EXCERPT PROVIDED
:::

We can tune hyperparameters in Decision Trees by comparing models trained with different parameter configurations, on the same data. An optimal model can then be selected from the various different attempts, using any relevant metrics. There are several different techniques for accomplishing this task. Three of the most popular approaches for hyperparameter tuning include Grid Search, Randomised Search, and Bayesian Search.

## Why Tune Hyperparameters in Decision Trees?

Like most machine learning algorithms, Decision Trees include two distinct types of model parameters: learnable and non-learnable. Learnable parameters are calculated during training on a given dataset, for a model instance. The model is able to learn the optimal values for these parameters are on its own. In essence, it is this ability that puts the “learning” into machine learning.

By contrast, non-learnable parameters cannot be inferred from the training data. Instead they must be set outside of the training process. Often these parameters define a specific architecture for a given model (e.g. number of trees in a Random Forest).

Normally, the non-learnable parameters are referred to as the Hyperparameters of a model. The learnable parameters can simply be referred to as the parameters, or weights.

In Decision Trees, the parameters consist of the selected features f, and their associated split points s, that define how data propagate through the nodes in a tree. Some of the most common hyperparameters include:

• Choice of splitting loss function, used to determine (f,s) at a given node
• Maximum depth of the tree, which sets a hard limit on how much branching can occur
• Minimum number of samples for a split,  which places a lower bound on how much data must enter a node for it not to be considered a leaf node during training
• Maximum number of leaf nodes, a value used to set an upper bound on the number of terminal points in the tree

Optimising the values of the hyperparameters, for a specific task, will often lead to superior model performance. Put simply, the Decision Tree will be able to make better predictions on unseen data. Many of these hyperparameters will perform a regularisation function during training, and thereby help to prevent overfitting.

## What Methods are Used to Tune Hyperparameters?

:::

EXTRACTED INFORMATION
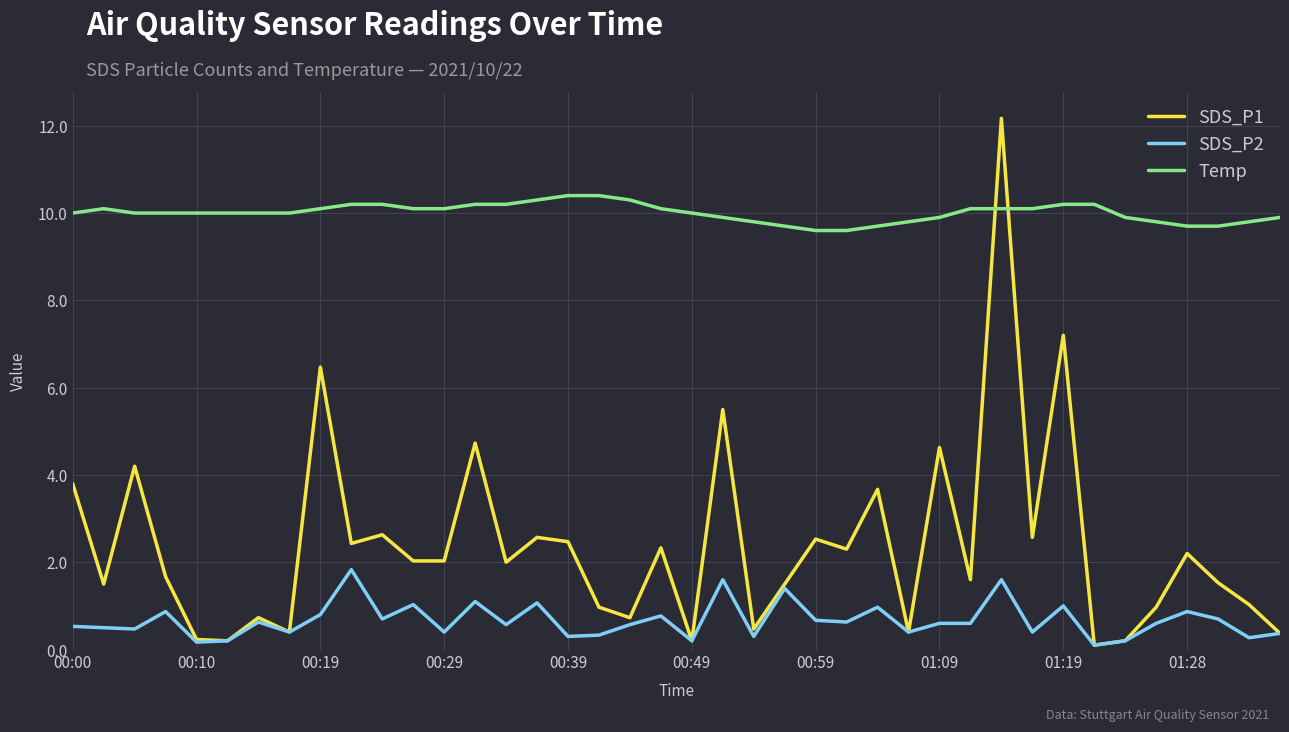

What is the minimum value for Temp?

9.6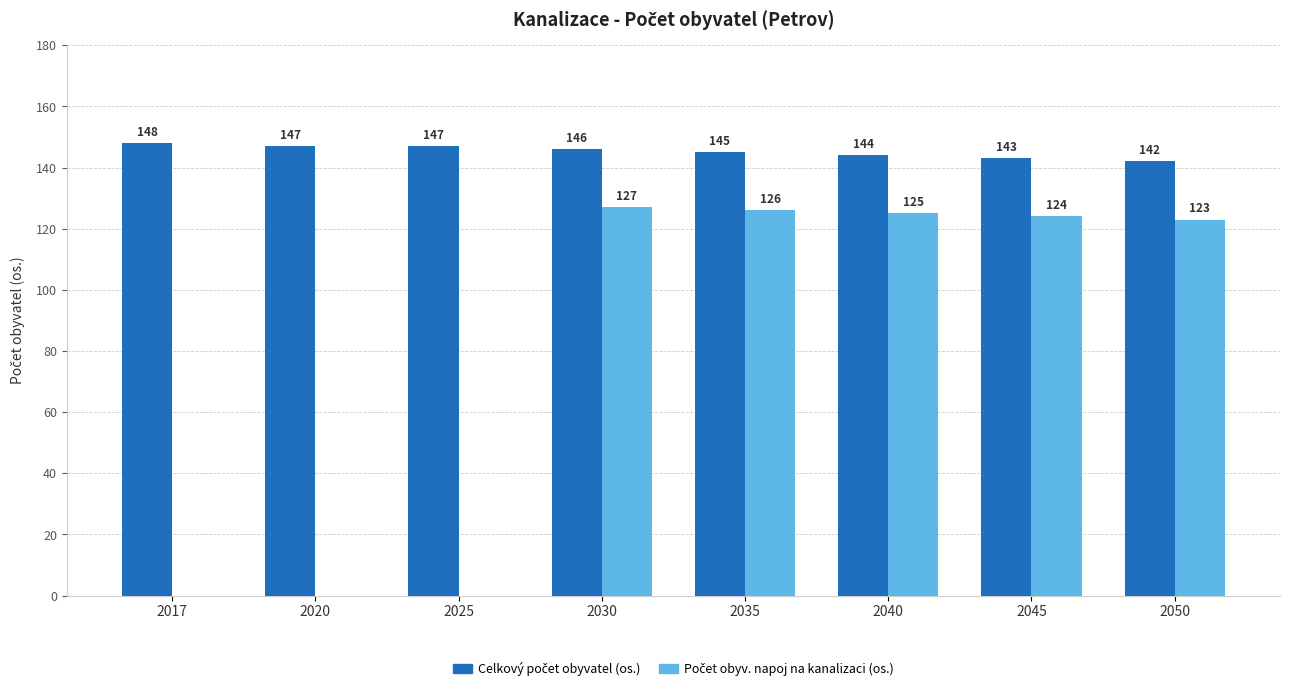

At which category is the sum across all series the highest?

2030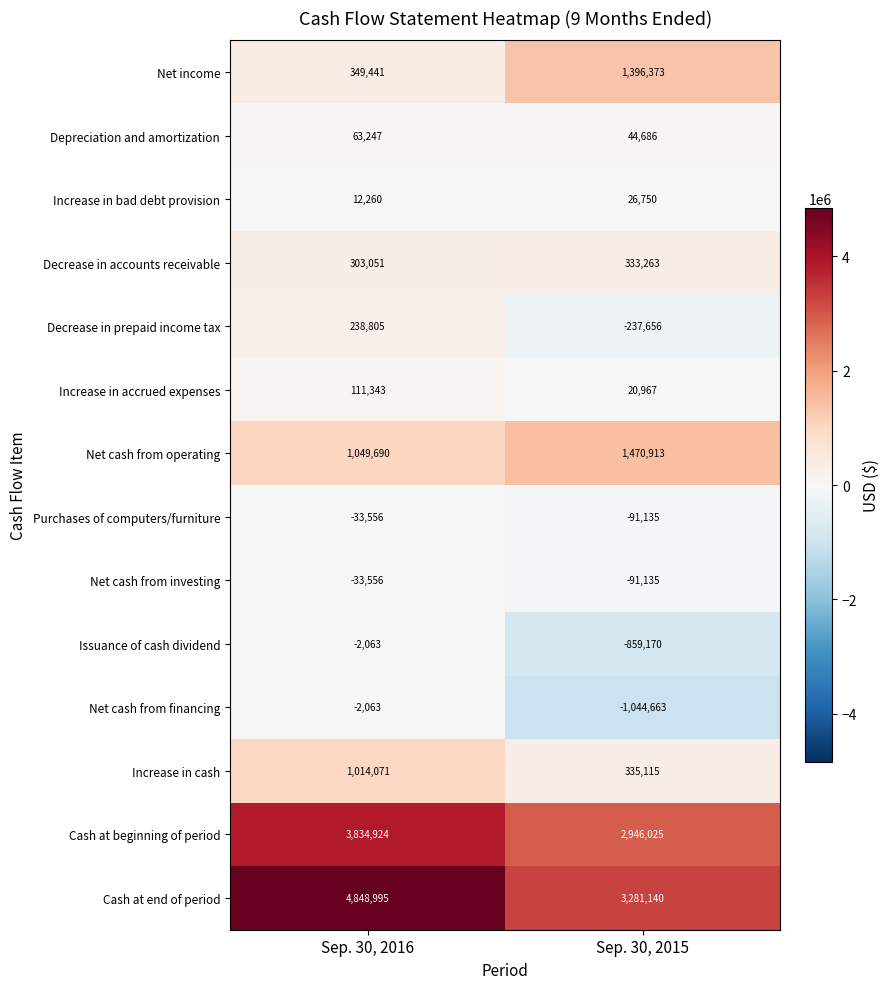

List the labels in order of Net cash from financing value, smallest first.

Sep. 30, 2015, Sep. 30, 2016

:::

TO-DO ITEM
Carry on the text about tuning decision tree hyperparameters from the point where it stops. The items were drawn from a different source than the text on decision tree hyperparameters.

THE ANSWER
In this post, we’ll use 3 of the most popular choices for hyperparameter tuning. These include:

1. Grid Search: This involves an exhaustive search through a list of all possible hyperparameter values to try. Every possible combination is tried, and then the best performing model can be selected. While this option tends to perform well, it is computationally expensive
2. Randomised Search:  In this approach, a random set of samples are selected from the hyperparameter space. We can define the hyperparameter space with lists (like in Grid Search), or with statistical distributions. Randomised Search is much more computationally efficient, but can yield lower quality results if we are not careful with the parameter space definition
3. Bayesian Search: Here we build a probabilistic model to identify the best set of hyperparameters. The hyperparameter space is defined by statistical distributions. We can further influence how the tuning performs through a careful selection of prior distributions. This method is also computationally efficient, but it is more complex to use or explain, when compared with Grid Search or Randomised Search

Regardless as to which method we use, it is best practice to evaluate each hyperparameter configuration with Cross-Validation.  More specifically, it is typical to make use of K-Fold Cross-Validation to determine the performance of a model with a certain set of hyperparameter values. This reduces any possible bias introduced by the way we split our training and validation data sets.

## Python Coding Examples

We can now work through some examples to tune hyperparameters in Decision Trees. I will attempt to tune classification and regression Decision Trees on a toy dataset. Each of the methods described in the previous section will be tried.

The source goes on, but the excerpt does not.